Analysis of the 850-investor survey revealing increased allocations to East African markets. John D'Angelo examines interest rate trajectories and their differential impact on Grade A office cap rates versus logistics assets.
Key Metrics
Strategic Implications
According to the Kenya National Bureau of Statistics, the construction sector rebounded to 5.7% growth in Q2 2025, reversing the 3.7% contraction recorded in Q2 2024 [^9^]. This macro recovery correlates with Knight Frank's observation of Nairobi's Grade A office vacancy declining to 15.3%—a 400 basis point improvement year-on-year—as multinational corporations executing "flight-to-quality" strategies absorb premium stock in Westlands and Gigiri [^1^][^3^].
For the UHNWI investor, the data presents a contrarian entry window.
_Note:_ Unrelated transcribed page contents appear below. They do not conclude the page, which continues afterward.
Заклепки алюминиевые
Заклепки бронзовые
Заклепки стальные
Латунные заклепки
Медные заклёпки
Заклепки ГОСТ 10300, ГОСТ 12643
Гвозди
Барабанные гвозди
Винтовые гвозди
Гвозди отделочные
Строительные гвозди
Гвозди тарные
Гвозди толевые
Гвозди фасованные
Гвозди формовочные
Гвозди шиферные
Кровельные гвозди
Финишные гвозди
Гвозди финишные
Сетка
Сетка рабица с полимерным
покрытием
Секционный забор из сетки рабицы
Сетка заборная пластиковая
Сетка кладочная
With only 6% of Kenyan wealth managers overseeing portfolios exceeding $1 billion, and capital rotation away from residential assets (allocation dropping from 60% to 20%) toward REITs and income-generating commercial infrastructure, institutional-grade office assets offer defensive positioning [^24^][^26^]. Stanlib Fahari I-REIT's current 9.6% yield—despite regulatory non-compliance on distribution ratios—signals underlying asset resilience [^18^][^30^].